The fascial tissue that surrounds and supports the internal organs, maintaining their position within the body cavities and allowing them to move relative to each other during breathing, digestion, and postural change. Visceral fascia is continuous with the deep fascia of the musculoskeletal system — which is why fascial restrictions in the thorax or abdominal cavity can sometimes influence musculoskeletal presentations, and vice versa.

Advanced FM courses address visceral fascial treatment (Part III of the Stecco curriculum), which is distinct from the musculoskeletal focus of Parts I and II and involves lighter, more superficial application to different anatomical targets.

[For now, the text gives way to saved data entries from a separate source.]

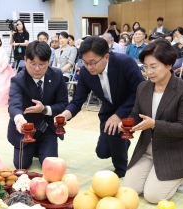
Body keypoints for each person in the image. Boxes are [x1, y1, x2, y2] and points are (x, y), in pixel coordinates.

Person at [121, 39, 183, 203]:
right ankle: (156, 174)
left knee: (153, 197)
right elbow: (136, 113)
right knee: (130, 190)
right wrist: (128, 124)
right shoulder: (143, 87)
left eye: (154, 66)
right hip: (147, 150)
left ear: (169, 64)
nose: (149, 71)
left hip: (173, 151)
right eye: (146, 67)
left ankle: (181, 176)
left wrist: (154, 124)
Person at [59, 36, 144, 178]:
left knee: (114, 132)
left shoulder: (124, 63)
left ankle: (122, 169)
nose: (89, 67)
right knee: (102, 152)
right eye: (85, 63)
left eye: (92, 63)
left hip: (131, 108)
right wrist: (65, 114)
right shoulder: (86, 72)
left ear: (106, 57)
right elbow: (78, 100)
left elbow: (140, 92)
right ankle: (122, 143)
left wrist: (119, 115)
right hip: (108, 112)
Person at [7, 41, 68, 169]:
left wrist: (45, 109)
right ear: (25, 60)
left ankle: (42, 147)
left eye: (42, 64)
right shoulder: (18, 80)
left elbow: (63, 104)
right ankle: (33, 149)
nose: (37, 68)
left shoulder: (57, 75)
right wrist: (19, 119)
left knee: (49, 165)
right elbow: (14, 104)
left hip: (47, 128)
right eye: (32, 64)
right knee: (21, 165)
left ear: (49, 61)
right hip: (27, 128)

The region where the lower ribcage and the cylindrical portion of the diaphragm are in direct contact — the curved portion of the diaphragm that lies against the inner surface of the lower ribs rather than forming the dome. In normal resting breathing, the ZOA allows the diaphragm to descend and push outward against the lower ribs, generating the intra-abdominal pressure that is essential for both respiration and spinal stability.

A reduced ZOA — seen in barrel chest posture, hyperinflation, or chronic respiratory dysfunction — indicates that the diaphragm has flattened and is working primarily as a respiratory muscle rather than as a postural stabiliser. This shifts spinal stability demands onto the superficial musculature, which is less suited to the role and can contribute to neck, shoulder, and low back pain patterns. Restoring ZOA is a focus of breath retraining and diaphragmatic rehabilitation protocols.